## Question 1:

### Part (a)
$\frac{1}{(r+3)(r+4)} \equiv \frac{1}{(r+3)} - \frac{1}{(r+4)}$ | B1 | Cao, no working needed – ignore any shown

### Part (b)
$r=1$: $\frac{1}{4} - \frac{1}{5}$ | | |

$r=2$: $\frac{1}{5} - \frac{1}{6}$ | | |

$...r=n-1$: $\frac{1}{(n+2)} - \frac{1}{(n+3)}$ | | |

$r=n$: $\frac{1}{(n+3)} - \frac{1}{(n+4)}$ | M1 | First 2 and last term or first and last 2 terms required. Must start at $r=1$. First term complete, 2nd and last may be partial or last term complete 1st and penultimate partial.

$\sum_{r=1}^{n} \frac{1}{(r+2)(r+3)} = \frac{1}{4} - \frac{1}{(n+4)}$ | M1A1 | Cancel terms

$\sum_{r=1}^{n} \frac{1}{(r+2)(r+3)} = \frac{n}{4(n+4)}$ | dM1, A1cso | Find common denominator, dependent on second M mark. Need not be shown explicitly. $(a=4)$

**NB1:** All marks can be awarded if work done with values $1,2,...r$ and then $r$ replaced with $n$; if no replacement made, deduct final A mark.

**NB2:** $\frac{1}{4} - \frac{1}{(n+4)}$ with NO other working gets M0M1A1M1A0 max

### Part (c)
$\sum_{r=15}^{30} \frac{1}{(r+3)(r+4)} = \frac{30}{4(30+4)} - \frac{14}{4(14+4)}$ | M1 | Accept $n=30$ and $n=14$ only in their answer to (b). Must be subtracted.

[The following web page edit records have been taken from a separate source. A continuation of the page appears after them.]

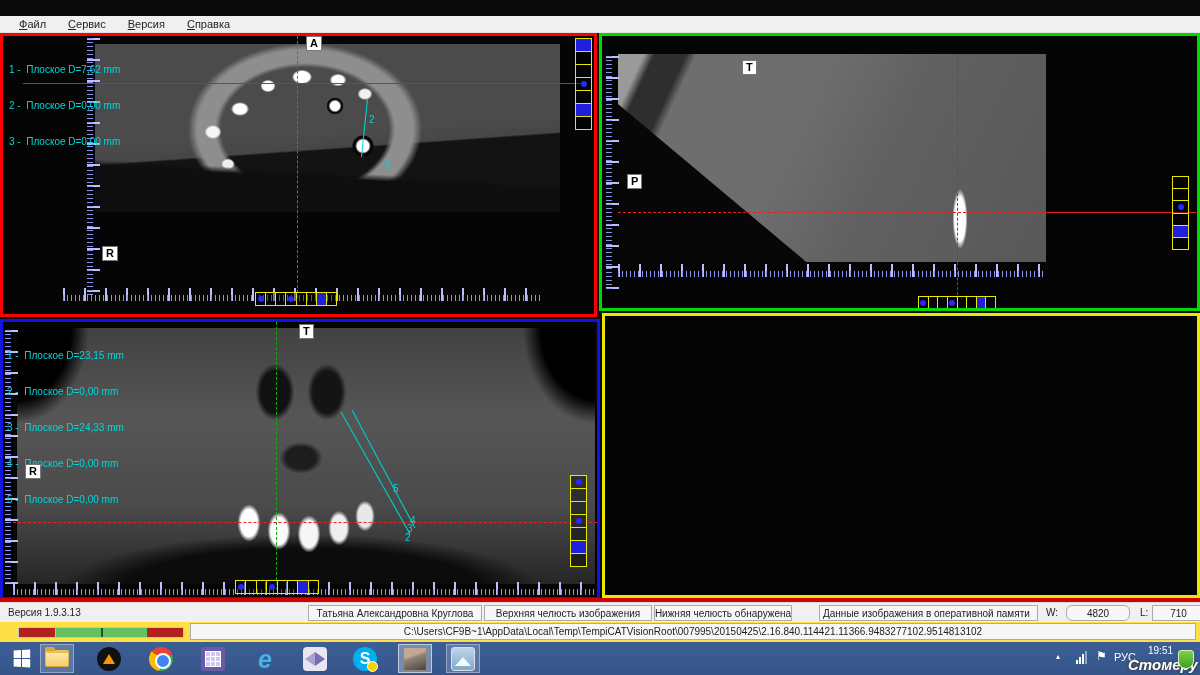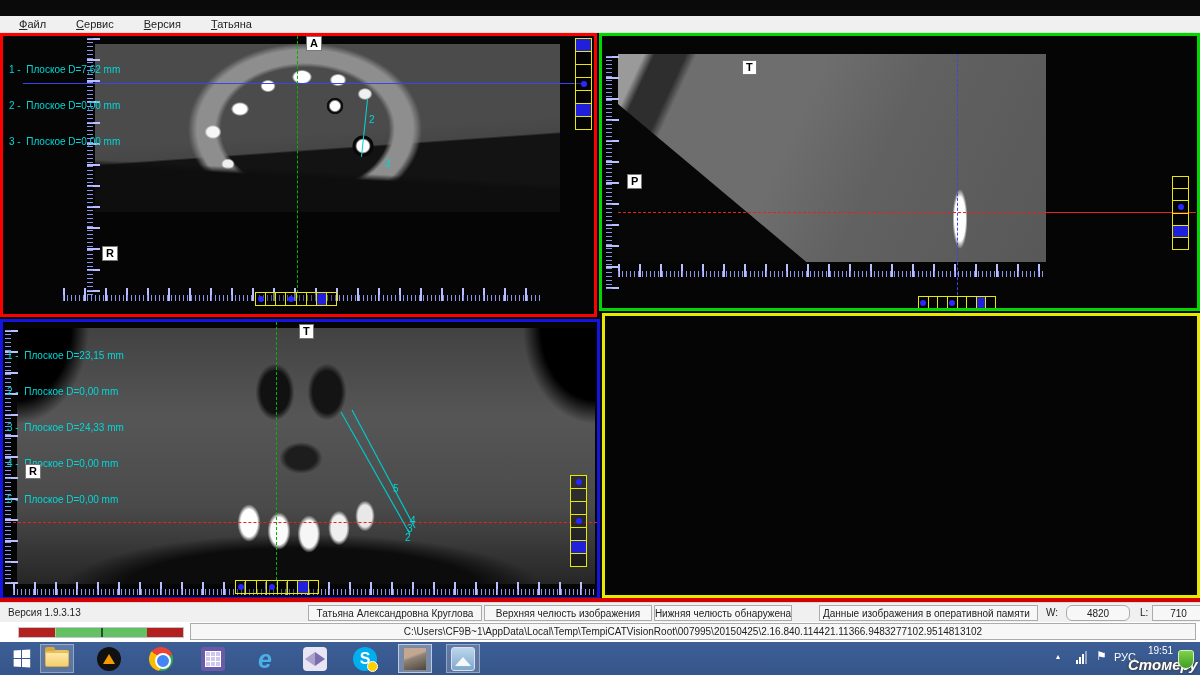--- a/index.html
+++ b/index.html
@@ -9,21 +9,21 @@
   .abs{position:absolute;}
 
   
   #titlebar{left:0;top:0;width:1200px;height:16px;background:#f0f0f0;}
   #title{left:0;top:1px;width:1200px;text-align:center;font-size:11px;color:#444;}
   #appicon{left:14px;top:2px;width:13px;height:13px;background:linear-gradient(135deg,#b9a08c,#7d6a5c);border:1px solid #999;}
   .winctl{top:2px;height:13px;font-size:9px;color:#666;text-align:center;line-height:13px;}
   #btn-close{left:1164px;width:32px;background:#bdbdbd;color:#fff;font-weight:bold;}
   #btn-max{left:1146px;width:14px;}
   #btn-min{left:1126px;width:14px;}
-  #menubar{left:0;top:16px;width:1200px;height:17px;background:#f0f0f0;border-bottom:1px solid #e0e0e0;display:flex;align-items:center;padding-left:8px;gap:8px;}
+  #menubar{left:0;top:16px;width:1200px;height:17px;background:#f0f0f0;border-bottom:1px solid #e0e0e0;display:flex;align-items:center;padding-left:8px;}
   .menu-item{font-size:11px;color:#222;padding:0 11px;}
   .menu-item::first-letter{text-decoration:underline;}
 
   
   .pane{position:absolute;background:#050505;overflow:hidden;}
   #pane-axial{left:0;top:33px;width:597px;height:284px;border:3px solid #f00;}
   #pane-sagittal{left:599px;top:33px;width:601px;height:278px;border:3px solid #00d800;}
   #pane-coronal{left:0;top:319px;width:600px;height:281px;border:3px solid #1414e0;}
   #pane-empty{left:602px;top:313px;width:598px;height:285px;border:3px solid #e8e800;}
   #bottom-red-line{left:0;top:598px;width:1200px;height:4px;background:#d40000;}
@@ -91,21 +91,21 @@
      radial-gradient(ellipse 300px 70px at 285px 262px,#0c0c0c 0 60%,rgba(0,0,0,0) 80%),
      radial-gradient(ellipse 90px 120px at 0px 0px,#000 0 60%,rgba(0,0,0,0) 80%),
      radial-gradient(ellipse 90px 120px at 578px 0px,#000 0 60%,rgba(0,0,0,0) 80%),
      linear-gradient(180deg,#424242 0,#565656 35%,#4a4a4a 70%,#262626 100%);}
 
   
   #statusbar{left:0;top:602px;width:1200px;height:20px;background:#f0f0f0;border-top:1px solid #d8d8d8;}
   .sfield{position:absolute;top:2px;height:16px;border:1px solid #ababab;background:#f7f7f7;font-size:10px;color:#222;
      display:flex;align-items:center;justify-content:center;overflow:hidden;white-space:nowrap;padding:0 3px;}
   .slabel{position:absolute;top:4px;font-size:10px;color:#222;white-space:nowrap;}
-  #pathbar{left:0;top:622px;width:1200px;height:28px;background:#ffffff;}
+  #pathbar{left:0;top:622px;width:1200px;height:28px;background:#fde047;}
   #progress{left:18px;top:5px;width:166px;height:11px;display:flex;border:1px solid #c5c5c5;}
   #progress .p-red1{width:22%;background:#b22020;}
   #progress .p-green{width:56%;background:#62c162;border-left:1px solid #9ad89a;position:relative;}
   #progress .p-green::after{content:"";position:absolute;left:50%;top:0;width:2px;height:100%;background:#27502a;}
   #progress .p-red2{width:22%;background:#b22020;}
   #pathfield{left:190px;top:1px;width:1006px;height:17px;border:1px solid #ababab;background:#f7f7f7;font-size:10px;color:#222;
      display:flex;align-items:center;justify-content:center;overflow:hidden;white-space:nowrap;}
 
   
   #taskbar{left:0;top:642px;width:1200px;height:33px;background:linear-gradient(180deg,#3d5f96,#35558a);}
@@ -143,21 +143,21 @@
 </head>
 <body>
 
 <div id="screen">
 
 
   <div class="abs" id="menubar">
     <span class="menu-item">Файл</span>
     <span class="menu-item">Сервис</span>
     <span class="menu-item">Версия</span>
-    <span class="menu-item">Татьяна</span>
+    <span class="menu-item">Справка</span>
   </div>
 
   <div class="pane" id="pane-axial">
     <div class="abs" id="ct-axial" style="left:92px;top:8px;width:465px;height:168px;"></div>
     <div class="abs solidh-blue" style="left:20px;top:47px;width:560px;"></div>
     <div class="abs dashv-green" style="left:294px;top:0;height:262px;"></div>
     <div class="abs vruler" style="left:84px;top:2px;height:260px;"></div>
     <div class="abs hruler" style="left:60px;top:252px;width:480px;"></div>
     <div class="abs meas" style="left:6px;top:4px;">
       <div>1 -  Плоское D=7,62 mm</div>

$= \frac{4}{153}$ oe (exact) | A1 | Exact answer $\frac{4}{153}$ implies method provided no incorrect work seen in (c).

**ALT:** Use method of differences again, starting at $r=15$ and ending at $r=30$ | M1 | Complete method

$= \frac{4}{153}$ oe (exact) | A1 | Correct answer

---